La noción de transición justa debe entenderse desde una perspectiva pragmática. No se trata solo de compensar impactos sociales y ecológicos, sino de crear estructuras económicas e institucionales capaces de redistribuir beneficios y fortalecer resiliencia social y ambiental, evitando que las nuevas estrategias de desarrollo reproduzcan viejas desigualdades.
Marcando el compás de la cooperación
La COP30 en Belém no será un foro de declaraciones ni un mero acto simbólico. Será una prueba de gobernanza y de realismo político. América Latina no actúa como bloque y sus países avanzan con ritmos distintos, prioridades divergentes y capacidades institucionales desiguales. Potencias como China o Estados Unidos marcan su propio compás, y los intereses estratégicos globales generan tensiones que dificultan la cooperación espontánea.
En ese escenario, Brasil tiene la posibilidad de quebrar un equilibrio no cooperativo tanto dentro de la región como en el sistema internacional. Su fuerza no proviene de recursos financieros, sino de su habilidad diplomática para sincronizar intereses dispares sin subordinarse a ninguna potencia. Desde la presidencia de los BRICS hasta la creación del TFFF, Brasil demuestra la ambición de traducir legitimidad democrática en arquitectura de cooperación.
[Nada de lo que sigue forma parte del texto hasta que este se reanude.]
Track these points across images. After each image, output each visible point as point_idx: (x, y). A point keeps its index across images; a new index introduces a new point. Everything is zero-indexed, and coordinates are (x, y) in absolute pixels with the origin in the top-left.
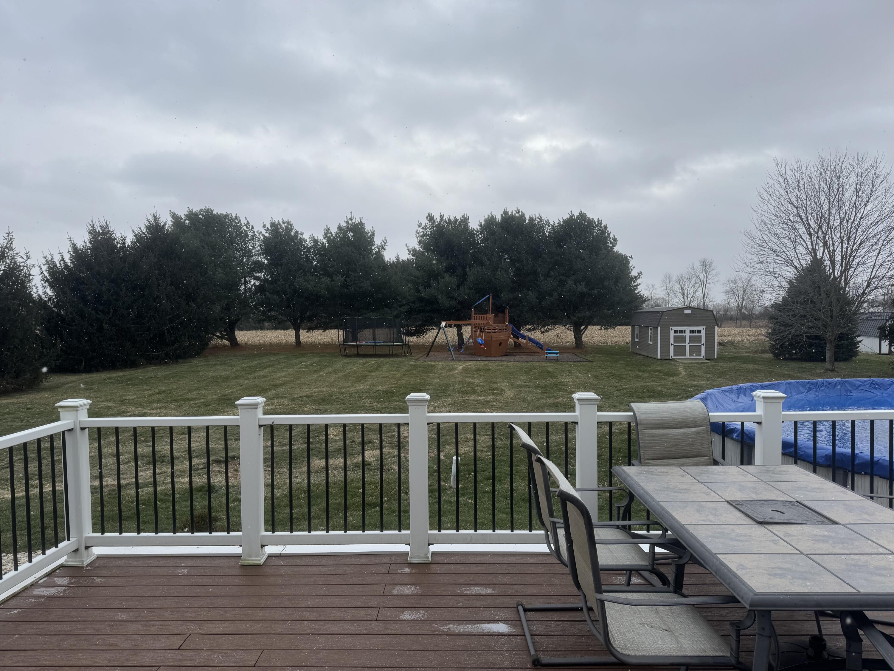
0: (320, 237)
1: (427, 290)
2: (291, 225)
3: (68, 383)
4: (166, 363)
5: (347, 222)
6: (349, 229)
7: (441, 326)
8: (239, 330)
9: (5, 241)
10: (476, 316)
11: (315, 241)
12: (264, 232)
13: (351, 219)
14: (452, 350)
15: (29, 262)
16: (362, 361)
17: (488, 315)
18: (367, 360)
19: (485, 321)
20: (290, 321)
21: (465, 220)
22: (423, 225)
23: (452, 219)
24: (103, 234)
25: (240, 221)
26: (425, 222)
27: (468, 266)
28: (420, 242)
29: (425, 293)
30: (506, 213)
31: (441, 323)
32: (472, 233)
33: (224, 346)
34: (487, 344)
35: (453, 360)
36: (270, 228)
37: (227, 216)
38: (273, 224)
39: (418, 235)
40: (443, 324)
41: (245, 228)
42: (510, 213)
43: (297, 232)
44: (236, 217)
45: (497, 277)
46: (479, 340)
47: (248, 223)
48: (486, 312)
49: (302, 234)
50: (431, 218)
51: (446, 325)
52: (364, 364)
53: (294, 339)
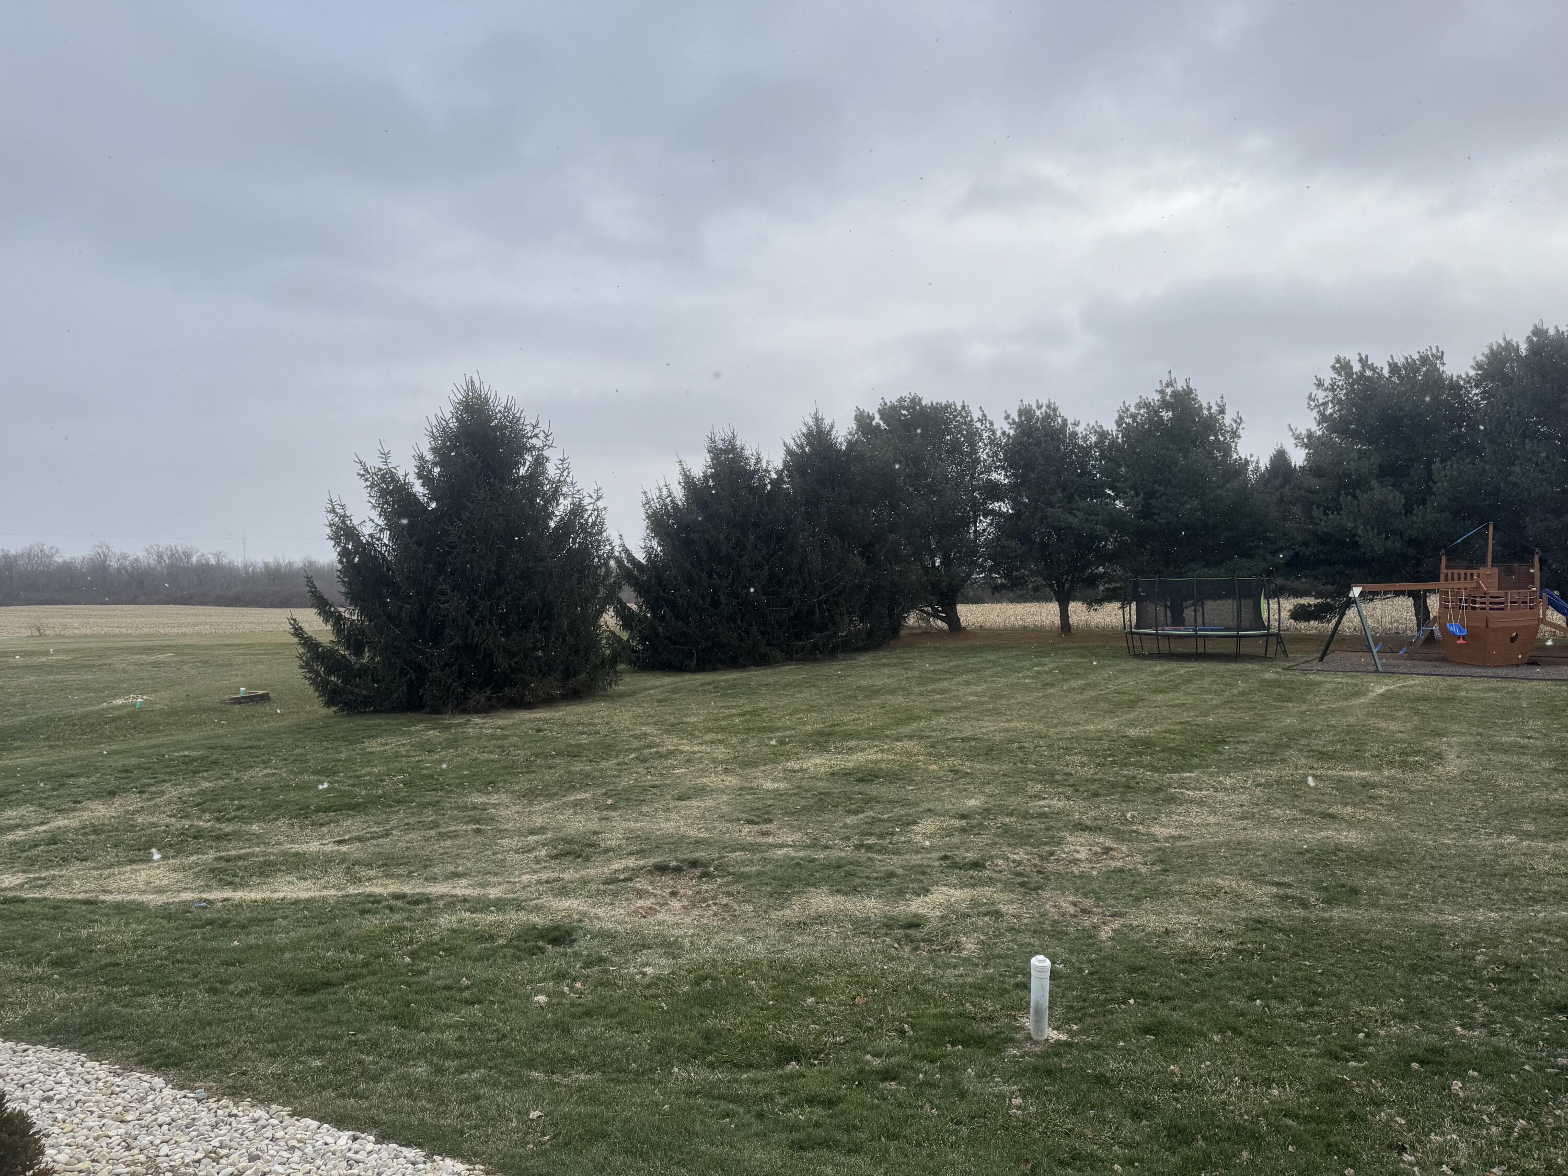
0: (1110, 426)
1: (1331, 516)
2: (1055, 410)
3: (645, 689)
4: (816, 660)
5: (1162, 392)
6: (1166, 405)
7: (1351, 595)
8: (963, 602)
9: (558, 471)
10: (1450, 571)
11: (1103, 435)
12: (1006, 428)
13: (1169, 385)
14: (1375, 650)
15: (600, 504)
16: (1159, 667)
17: (1482, 570)
18: (1174, 665)
19: (1471, 585)
20: (1051, 586)
21: (1430, 362)
22: (1327, 383)
23: (1400, 361)
24: (727, 451)
25: (968, 413)
26: (1328, 376)
27: (1437, 460)
28: (1323, 418)
29: (1327, 524)
30: (1538, 332)
31: (1350, 589)
32: (1454, 387)
33: (941, 631)
34: (1472, 636)
35: (1377, 671)
36: (1017, 420)
37: (948, 406)
38: (1021, 413)
39: (1312, 404)
40: (1356, 591)
41: (978, 425)
42: (1552, 332)
43: (1065, 421)
44: (963, 407)
45: (1511, 478)
46: (1454, 628)
47: (984, 415)
48: (1482, 561)
49: (1076, 424)
50: (1342, 367)
51: (1362, 594)
52: (1161, 673)
53: (1057, 620)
La verdadera prueba de la COP30 será demostrar que la democracia y la estabilidad institucional también son activos estratégicos en la economía política del clima. Si logra marcar el ritmo de la cooperación, Brasil podría transformar la región en un laboratorio de gobernanza multilateral, mostrando que la acción coordinada —y no la competencia— puede generar desarrollo, estabilidad y justicia climática en un mundo fracturado. Si Brasil logra marcar el ritmo, a pesar de todas las contradicciones internas, América Latina podrá mostrar que no es solo un territorio con recursos estratégicos, sino también un actor capaz de orquestar la cooperación en un mundo fragmentado, demostrando que la justicia climática y la gobernanza efectiva pueden avanzar incluso en contextos estructuralmente desiguales y cambiantes.